Last week was possibly one of the most emotional weeks that I have had on the race so far. One of our teammates, Ben, told us last Wednesday that he would be going home on Saturday. I was kind of shocked by this and I think I cried everyday Wednesday-Saturday. On Saturday morning we took him to the airport and dropped him off. We all got off of the bus, hugged him, said one of the hardest goodbyes I have ever had to say, and then got back on the bus. As soon as I sat down in my seat I lost it. I was a wreck and just depressed all day.

Throughout all of this I began to question why I’m even here and I was honestly mad at God. When I lived in Swaziland it was hard for me to make friends and keep the friends that I had from back home. It just kind of hit me like a ton of bricks. I have longed for this sense of community for so long. I have gotten really close to my team and Ben, and now I kind of feel like God is taking him away from me. I began to have questions like… Does God really want me here? Is it even worth pouring into people that might just leave? Does God even care about me?

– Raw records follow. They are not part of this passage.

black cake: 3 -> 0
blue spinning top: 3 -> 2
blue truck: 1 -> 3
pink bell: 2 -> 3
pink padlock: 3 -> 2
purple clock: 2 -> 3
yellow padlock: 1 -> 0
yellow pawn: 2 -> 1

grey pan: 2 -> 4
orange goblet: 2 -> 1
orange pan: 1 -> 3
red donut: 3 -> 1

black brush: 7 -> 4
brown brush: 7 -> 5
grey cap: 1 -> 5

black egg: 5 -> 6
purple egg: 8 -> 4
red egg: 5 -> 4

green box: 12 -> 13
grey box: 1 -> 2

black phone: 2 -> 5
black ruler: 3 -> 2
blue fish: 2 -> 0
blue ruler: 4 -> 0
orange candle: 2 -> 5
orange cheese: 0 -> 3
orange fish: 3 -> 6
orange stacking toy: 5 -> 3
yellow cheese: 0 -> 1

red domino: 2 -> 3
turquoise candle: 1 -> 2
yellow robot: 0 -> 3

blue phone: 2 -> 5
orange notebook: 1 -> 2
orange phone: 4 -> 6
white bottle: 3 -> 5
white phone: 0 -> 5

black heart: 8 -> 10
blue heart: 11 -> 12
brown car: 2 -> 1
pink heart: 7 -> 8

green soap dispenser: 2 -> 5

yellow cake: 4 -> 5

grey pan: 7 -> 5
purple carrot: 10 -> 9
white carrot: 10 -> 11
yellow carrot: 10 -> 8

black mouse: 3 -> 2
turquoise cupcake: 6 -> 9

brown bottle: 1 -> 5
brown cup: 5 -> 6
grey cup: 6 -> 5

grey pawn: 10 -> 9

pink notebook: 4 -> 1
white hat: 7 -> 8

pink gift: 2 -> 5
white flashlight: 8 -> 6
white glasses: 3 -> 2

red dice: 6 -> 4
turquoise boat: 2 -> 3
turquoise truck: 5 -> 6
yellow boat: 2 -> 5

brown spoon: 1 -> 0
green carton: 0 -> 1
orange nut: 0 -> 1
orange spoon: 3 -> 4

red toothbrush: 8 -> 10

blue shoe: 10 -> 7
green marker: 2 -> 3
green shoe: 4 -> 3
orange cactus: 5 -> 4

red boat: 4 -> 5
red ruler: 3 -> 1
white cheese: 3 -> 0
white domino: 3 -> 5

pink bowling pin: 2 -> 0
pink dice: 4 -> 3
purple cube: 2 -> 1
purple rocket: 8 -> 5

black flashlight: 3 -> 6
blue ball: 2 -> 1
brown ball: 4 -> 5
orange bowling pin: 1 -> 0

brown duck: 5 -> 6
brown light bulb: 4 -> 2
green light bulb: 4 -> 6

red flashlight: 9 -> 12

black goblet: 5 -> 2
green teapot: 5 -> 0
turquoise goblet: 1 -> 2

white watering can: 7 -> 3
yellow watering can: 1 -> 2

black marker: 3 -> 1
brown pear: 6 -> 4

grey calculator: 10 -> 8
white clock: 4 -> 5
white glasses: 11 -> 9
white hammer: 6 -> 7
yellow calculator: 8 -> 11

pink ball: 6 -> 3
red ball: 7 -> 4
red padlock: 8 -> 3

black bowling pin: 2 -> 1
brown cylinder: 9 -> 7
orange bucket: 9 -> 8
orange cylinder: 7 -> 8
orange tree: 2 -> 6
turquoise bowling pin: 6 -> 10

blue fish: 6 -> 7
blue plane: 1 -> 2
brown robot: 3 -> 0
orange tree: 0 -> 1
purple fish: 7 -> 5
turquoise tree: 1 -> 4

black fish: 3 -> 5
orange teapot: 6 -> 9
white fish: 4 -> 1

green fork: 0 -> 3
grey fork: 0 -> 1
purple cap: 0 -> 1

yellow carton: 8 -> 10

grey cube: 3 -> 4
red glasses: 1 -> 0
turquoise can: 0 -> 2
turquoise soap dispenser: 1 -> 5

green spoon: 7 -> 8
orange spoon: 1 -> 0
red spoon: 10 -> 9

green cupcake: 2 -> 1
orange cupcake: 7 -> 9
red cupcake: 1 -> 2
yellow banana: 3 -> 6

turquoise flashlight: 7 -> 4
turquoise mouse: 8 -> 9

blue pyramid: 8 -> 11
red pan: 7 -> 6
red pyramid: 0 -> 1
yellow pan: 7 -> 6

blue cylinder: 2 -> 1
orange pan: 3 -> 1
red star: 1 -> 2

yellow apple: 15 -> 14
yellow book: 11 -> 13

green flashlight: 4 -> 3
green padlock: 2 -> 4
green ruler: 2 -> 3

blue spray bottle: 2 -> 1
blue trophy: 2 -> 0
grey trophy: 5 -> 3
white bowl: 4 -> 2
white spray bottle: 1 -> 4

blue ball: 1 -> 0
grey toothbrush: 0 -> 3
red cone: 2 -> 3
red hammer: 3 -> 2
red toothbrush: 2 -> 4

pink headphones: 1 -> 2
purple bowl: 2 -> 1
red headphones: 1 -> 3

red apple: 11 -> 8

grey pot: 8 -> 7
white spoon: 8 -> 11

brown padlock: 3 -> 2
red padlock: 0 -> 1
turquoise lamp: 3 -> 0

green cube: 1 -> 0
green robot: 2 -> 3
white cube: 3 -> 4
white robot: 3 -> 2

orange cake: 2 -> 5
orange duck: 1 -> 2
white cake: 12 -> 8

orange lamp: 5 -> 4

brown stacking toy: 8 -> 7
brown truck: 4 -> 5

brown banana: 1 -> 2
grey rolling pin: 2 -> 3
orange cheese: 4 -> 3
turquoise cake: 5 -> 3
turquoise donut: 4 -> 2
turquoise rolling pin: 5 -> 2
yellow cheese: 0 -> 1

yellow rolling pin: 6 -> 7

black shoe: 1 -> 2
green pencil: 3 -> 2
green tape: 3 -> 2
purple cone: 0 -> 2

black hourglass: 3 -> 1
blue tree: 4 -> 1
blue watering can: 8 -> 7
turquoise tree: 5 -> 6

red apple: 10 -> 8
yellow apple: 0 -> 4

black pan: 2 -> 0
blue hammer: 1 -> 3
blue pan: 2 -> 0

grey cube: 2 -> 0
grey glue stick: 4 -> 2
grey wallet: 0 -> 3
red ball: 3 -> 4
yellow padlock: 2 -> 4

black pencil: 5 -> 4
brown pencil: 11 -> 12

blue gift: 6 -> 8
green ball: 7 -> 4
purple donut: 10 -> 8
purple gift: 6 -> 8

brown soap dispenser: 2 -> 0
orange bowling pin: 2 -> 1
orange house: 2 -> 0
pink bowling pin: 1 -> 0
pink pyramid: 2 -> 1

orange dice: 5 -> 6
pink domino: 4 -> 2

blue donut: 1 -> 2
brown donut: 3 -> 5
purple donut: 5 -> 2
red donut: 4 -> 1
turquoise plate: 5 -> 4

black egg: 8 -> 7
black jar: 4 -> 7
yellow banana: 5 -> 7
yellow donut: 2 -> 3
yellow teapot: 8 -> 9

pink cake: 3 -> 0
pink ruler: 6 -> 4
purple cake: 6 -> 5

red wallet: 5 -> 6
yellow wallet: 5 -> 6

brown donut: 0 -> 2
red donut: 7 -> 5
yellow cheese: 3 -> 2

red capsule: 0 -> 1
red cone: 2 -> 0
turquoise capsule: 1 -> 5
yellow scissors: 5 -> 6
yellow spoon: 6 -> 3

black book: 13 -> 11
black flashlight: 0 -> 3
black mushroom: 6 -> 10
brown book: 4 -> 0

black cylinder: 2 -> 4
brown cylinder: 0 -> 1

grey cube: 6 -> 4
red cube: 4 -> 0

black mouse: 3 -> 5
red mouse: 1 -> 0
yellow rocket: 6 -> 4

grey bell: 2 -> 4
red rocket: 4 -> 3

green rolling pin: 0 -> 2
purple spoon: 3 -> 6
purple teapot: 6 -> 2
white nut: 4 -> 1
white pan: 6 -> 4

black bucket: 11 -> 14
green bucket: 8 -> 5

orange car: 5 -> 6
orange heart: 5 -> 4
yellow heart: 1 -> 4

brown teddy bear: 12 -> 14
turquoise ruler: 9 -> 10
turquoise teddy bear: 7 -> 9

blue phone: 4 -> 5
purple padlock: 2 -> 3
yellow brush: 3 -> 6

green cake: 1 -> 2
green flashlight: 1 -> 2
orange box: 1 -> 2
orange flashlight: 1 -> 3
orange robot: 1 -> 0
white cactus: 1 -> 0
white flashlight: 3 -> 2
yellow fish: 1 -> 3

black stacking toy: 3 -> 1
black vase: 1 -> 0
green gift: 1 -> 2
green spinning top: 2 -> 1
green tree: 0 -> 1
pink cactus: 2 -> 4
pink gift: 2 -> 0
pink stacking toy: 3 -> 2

My whole viewpoint was extremely selfish and Satan was just putting a ton of lies in my head. It wasn’t until yesterday morning that I came to peace with everything. We did an exercise where 3 people close their eyes and stand out in the yard, the other 3 people walk over to a person. The person with their eyes would just see what God had to say about the person in front of them (they don’t know who it is, because their eyes are still closed). As I was standing there, he began to say something like this… You are CHOSEN to be here. Don’t doubt why you are here, because God has a purpose for you being here. You make more of an impact than you think. You are thinking about home alot and miss it, but He wants you here. Sometimes spending time with God like in devotions is hard, but he wants to meet you.

This blew me away. I feel like that spoke directly to me and was exactly what I needed. Going into the whole prophecy thing, I was still skeptical and it’s really uncomfortable, but I chose into it, and God was able to do something really cool through it.

Some ways that you can be praying for me this week are for me to have a renewed desire for ministry and to be on the race. Also, for my squad, team, and I to continue seeking God even in the hard times. I now only have ONE teammate who is not fully funded. Zach Trest still has about $2,000 left to raise. He is so special to our team and really needs you to help him. So, go check out his blog (zachtrest.theworldrace.org) and youtube (Zach Trest) to see his journey. God is doing cool things in his life, and I believe that He has so much more.

Thank you all for your support and for reading my blogs.